**TRY IT**
Determine the number of lines in the listing below in which the word "over" is present, and state it without comment.

**DATASET EXCERPTS**

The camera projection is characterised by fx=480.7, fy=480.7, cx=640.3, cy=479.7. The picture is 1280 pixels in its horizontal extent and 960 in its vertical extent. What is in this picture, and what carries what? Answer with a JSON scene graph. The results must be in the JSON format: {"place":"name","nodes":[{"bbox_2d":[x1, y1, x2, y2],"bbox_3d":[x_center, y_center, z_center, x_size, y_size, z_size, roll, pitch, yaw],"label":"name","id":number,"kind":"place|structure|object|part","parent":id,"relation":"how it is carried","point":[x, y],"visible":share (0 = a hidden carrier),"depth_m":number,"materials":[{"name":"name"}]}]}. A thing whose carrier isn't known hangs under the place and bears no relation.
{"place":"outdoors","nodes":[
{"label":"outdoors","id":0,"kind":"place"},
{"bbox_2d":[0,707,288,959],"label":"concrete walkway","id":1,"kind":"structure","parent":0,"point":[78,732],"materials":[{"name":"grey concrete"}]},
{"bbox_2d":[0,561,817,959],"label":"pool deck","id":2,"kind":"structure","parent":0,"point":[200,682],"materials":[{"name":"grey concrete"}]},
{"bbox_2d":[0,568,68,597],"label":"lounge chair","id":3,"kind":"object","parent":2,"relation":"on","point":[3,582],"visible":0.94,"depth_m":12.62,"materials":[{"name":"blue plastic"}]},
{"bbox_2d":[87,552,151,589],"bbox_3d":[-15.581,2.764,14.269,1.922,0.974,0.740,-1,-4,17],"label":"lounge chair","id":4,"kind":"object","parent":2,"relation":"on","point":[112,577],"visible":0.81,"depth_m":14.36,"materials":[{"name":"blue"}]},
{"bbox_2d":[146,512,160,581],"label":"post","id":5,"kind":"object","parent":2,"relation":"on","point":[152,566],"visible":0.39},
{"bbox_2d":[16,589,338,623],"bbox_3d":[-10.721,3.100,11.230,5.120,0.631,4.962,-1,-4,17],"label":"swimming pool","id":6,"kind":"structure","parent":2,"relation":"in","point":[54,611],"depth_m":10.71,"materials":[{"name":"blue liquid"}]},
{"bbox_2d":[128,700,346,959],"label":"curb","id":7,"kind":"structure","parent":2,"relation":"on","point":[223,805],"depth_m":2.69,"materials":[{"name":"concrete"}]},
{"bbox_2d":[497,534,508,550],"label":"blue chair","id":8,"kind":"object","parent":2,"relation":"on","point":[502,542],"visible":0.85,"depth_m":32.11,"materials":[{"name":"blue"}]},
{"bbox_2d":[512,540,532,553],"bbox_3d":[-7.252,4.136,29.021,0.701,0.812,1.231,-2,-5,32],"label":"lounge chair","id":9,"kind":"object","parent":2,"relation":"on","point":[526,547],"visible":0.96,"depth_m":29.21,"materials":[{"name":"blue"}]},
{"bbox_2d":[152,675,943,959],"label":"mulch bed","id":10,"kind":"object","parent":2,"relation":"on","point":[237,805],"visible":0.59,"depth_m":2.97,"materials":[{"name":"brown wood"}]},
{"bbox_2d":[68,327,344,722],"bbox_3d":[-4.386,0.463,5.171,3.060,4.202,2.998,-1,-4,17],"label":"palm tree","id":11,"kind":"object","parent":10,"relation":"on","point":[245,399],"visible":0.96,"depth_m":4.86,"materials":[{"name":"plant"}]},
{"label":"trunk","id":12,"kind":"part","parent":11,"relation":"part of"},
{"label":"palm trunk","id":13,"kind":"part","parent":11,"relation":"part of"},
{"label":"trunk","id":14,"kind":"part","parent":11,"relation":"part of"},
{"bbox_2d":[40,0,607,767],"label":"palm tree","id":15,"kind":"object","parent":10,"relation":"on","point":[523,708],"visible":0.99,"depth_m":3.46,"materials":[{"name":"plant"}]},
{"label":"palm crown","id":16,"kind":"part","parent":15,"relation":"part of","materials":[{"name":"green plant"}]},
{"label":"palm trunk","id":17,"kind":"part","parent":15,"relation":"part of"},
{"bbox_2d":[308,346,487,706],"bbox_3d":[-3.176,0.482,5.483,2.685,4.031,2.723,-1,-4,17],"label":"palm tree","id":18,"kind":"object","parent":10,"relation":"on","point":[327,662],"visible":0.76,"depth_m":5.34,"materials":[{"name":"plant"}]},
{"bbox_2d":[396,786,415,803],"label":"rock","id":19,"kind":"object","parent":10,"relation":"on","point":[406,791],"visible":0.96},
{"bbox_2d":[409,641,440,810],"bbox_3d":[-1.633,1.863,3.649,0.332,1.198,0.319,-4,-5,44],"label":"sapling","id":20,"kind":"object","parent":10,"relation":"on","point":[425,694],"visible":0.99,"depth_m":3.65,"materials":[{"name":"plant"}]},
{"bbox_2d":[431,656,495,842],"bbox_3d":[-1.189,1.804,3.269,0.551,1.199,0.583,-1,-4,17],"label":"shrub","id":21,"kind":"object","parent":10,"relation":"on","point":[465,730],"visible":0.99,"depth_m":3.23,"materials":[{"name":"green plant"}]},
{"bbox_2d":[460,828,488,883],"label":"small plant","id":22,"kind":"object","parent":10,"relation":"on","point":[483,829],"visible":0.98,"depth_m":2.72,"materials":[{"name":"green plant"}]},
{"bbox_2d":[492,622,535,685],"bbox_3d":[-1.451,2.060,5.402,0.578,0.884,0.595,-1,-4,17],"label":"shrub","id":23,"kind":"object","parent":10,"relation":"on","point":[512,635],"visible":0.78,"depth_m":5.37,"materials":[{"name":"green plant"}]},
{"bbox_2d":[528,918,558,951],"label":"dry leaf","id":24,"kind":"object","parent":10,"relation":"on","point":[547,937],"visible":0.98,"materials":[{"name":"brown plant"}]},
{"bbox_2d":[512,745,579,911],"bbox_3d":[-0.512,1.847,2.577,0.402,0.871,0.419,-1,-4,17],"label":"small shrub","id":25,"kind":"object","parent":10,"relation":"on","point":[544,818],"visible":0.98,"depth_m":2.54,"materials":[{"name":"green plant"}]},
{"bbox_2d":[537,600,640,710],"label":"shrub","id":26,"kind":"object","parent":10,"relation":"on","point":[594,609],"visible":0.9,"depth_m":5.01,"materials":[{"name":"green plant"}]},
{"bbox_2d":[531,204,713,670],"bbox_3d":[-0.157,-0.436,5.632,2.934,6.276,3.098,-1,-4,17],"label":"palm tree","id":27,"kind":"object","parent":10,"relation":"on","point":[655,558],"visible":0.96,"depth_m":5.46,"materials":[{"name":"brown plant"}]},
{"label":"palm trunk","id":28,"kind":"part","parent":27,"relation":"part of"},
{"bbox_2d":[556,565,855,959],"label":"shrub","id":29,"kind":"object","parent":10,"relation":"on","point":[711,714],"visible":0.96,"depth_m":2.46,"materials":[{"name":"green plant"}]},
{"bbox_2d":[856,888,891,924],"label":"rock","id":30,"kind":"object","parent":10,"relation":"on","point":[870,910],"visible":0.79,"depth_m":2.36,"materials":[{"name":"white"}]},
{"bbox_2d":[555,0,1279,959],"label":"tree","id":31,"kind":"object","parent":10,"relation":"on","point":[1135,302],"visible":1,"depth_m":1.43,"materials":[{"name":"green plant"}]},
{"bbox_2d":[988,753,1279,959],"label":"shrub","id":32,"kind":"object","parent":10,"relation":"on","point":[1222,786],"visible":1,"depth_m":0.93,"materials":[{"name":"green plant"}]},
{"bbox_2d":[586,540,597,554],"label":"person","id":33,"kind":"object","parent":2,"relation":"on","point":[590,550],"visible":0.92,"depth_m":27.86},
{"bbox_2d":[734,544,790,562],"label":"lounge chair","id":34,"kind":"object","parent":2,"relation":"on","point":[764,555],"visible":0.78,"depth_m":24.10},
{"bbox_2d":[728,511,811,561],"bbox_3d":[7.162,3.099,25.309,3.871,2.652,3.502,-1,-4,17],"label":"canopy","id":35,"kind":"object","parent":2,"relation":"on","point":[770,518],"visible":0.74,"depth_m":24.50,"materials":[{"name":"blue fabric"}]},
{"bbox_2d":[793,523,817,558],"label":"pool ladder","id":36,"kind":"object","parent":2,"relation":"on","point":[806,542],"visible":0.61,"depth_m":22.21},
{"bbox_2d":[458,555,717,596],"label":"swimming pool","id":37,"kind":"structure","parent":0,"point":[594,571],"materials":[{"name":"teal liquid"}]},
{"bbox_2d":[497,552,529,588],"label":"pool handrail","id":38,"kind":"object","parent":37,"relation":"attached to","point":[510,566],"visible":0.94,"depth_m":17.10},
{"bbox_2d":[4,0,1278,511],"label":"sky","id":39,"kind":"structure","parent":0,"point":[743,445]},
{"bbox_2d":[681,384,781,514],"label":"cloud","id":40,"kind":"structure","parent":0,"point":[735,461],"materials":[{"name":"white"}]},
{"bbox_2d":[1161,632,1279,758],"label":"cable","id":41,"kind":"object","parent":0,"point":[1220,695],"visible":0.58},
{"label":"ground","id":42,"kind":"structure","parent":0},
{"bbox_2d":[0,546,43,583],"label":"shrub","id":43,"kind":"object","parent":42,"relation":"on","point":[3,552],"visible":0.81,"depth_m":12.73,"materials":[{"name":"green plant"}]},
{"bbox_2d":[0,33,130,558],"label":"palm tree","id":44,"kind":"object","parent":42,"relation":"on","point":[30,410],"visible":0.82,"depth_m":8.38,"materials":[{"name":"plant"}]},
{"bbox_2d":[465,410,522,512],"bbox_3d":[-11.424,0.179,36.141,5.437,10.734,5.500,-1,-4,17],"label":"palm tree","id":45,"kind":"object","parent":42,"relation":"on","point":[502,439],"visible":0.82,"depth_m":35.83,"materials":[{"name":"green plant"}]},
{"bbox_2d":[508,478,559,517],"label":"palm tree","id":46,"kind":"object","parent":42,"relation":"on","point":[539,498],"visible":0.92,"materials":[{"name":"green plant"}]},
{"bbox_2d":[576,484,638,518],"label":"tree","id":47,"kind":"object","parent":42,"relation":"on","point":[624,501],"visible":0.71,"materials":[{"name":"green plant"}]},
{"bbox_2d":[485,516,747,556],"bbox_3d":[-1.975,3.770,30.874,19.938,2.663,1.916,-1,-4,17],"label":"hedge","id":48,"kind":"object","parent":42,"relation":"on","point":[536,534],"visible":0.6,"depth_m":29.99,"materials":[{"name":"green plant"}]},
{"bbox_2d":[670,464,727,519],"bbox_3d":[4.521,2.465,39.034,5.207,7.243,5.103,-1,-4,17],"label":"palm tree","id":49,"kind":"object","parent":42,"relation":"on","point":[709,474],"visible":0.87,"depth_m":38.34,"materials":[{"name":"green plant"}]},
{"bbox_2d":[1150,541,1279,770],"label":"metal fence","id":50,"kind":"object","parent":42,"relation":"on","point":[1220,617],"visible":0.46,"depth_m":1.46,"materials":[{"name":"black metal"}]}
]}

* * *

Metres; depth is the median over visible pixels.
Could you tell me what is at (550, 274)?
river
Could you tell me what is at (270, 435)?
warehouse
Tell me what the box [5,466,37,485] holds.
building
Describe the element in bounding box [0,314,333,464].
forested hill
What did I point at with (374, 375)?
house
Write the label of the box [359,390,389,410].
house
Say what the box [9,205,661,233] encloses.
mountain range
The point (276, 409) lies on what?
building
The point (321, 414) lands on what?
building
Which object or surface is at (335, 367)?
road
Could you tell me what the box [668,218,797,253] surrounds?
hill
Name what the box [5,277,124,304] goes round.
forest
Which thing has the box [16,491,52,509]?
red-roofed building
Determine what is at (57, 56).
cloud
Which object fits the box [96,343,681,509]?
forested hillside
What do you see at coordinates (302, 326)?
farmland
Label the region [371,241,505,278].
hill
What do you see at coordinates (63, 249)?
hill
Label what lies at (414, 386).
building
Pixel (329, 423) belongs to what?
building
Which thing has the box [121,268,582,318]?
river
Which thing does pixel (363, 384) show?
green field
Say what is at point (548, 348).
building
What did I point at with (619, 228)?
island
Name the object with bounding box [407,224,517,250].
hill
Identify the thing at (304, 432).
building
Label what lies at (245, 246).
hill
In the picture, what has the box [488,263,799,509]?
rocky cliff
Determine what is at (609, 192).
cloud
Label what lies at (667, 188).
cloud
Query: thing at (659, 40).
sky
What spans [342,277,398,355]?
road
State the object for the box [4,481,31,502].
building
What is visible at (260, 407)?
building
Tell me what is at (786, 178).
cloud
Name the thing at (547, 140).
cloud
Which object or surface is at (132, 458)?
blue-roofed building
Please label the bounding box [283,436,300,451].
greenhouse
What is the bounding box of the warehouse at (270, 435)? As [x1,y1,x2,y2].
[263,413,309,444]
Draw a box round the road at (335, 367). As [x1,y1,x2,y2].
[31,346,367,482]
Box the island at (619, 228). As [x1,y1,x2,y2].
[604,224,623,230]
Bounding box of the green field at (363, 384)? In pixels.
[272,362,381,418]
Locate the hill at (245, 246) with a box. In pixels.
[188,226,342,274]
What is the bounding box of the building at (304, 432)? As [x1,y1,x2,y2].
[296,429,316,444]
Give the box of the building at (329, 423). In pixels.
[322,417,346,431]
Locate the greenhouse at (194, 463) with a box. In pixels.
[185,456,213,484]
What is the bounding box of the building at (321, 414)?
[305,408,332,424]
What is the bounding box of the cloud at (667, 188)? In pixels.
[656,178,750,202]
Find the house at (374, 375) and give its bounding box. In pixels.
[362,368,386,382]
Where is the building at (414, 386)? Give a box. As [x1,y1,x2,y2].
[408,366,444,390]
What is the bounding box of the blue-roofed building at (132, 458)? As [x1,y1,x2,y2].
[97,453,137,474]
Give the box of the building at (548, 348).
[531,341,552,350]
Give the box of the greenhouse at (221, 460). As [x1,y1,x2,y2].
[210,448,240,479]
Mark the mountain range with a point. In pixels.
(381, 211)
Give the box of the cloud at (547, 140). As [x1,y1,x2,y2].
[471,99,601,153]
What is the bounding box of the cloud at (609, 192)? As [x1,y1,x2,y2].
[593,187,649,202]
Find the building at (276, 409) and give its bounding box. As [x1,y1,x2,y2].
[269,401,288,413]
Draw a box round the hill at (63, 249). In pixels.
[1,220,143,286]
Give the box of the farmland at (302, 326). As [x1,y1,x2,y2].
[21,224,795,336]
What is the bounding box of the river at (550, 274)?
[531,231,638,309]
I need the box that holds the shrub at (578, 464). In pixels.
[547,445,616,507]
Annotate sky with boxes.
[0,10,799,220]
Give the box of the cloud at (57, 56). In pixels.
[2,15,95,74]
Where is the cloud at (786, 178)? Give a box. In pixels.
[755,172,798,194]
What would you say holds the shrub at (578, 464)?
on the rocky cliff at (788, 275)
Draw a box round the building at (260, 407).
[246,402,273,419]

...

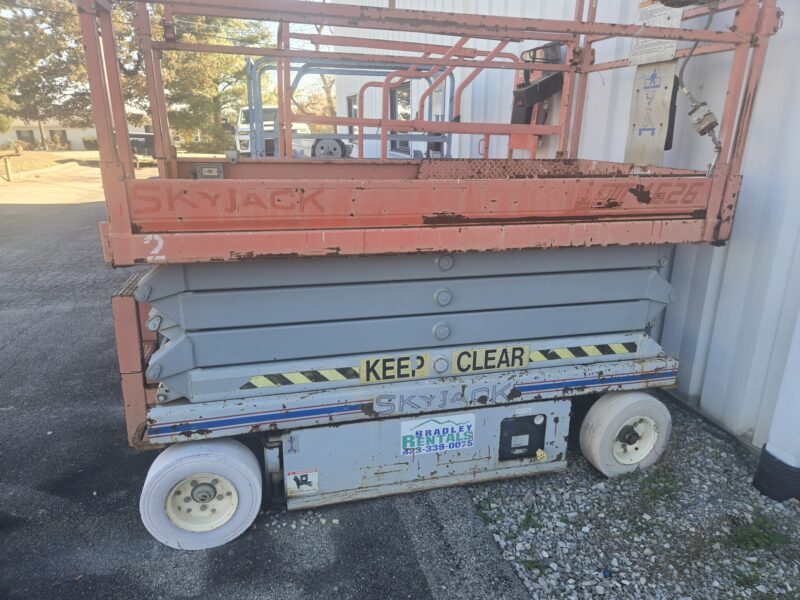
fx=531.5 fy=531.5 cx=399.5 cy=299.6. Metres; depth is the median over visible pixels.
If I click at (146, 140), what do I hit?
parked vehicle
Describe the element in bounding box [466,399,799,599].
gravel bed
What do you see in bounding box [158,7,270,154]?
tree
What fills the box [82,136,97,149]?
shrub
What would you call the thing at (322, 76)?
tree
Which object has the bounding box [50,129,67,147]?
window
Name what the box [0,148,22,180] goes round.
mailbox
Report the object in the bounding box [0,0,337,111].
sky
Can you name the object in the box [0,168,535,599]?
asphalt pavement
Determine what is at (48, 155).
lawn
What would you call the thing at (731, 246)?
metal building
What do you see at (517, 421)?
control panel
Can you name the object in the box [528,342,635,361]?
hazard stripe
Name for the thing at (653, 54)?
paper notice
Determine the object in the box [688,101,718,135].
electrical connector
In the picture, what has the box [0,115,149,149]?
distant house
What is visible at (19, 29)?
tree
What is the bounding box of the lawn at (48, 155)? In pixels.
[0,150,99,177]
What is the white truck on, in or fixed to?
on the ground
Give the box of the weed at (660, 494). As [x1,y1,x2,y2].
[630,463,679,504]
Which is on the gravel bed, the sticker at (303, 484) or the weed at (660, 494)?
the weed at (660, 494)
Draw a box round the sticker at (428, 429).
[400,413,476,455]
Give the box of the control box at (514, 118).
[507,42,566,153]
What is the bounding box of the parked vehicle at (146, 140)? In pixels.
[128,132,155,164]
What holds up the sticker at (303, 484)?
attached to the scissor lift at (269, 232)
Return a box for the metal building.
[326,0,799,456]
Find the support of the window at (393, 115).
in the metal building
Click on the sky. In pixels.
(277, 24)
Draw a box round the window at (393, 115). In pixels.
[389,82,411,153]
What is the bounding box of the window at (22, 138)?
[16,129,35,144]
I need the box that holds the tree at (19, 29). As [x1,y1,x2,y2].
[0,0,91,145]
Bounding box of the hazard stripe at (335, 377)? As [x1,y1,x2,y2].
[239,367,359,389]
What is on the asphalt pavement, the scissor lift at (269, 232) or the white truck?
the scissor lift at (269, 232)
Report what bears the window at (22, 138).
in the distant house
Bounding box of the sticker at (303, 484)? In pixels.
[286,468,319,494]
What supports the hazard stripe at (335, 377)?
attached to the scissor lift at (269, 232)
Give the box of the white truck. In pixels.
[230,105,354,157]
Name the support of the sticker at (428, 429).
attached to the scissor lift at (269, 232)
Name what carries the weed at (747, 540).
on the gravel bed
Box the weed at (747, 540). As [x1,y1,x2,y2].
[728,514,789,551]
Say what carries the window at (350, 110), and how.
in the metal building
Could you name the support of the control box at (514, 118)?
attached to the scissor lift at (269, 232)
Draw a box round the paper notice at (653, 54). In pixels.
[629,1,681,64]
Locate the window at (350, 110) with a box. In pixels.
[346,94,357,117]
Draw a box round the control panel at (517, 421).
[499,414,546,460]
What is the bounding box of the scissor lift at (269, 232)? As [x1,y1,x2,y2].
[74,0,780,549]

**WRITTEN ANSWER**
2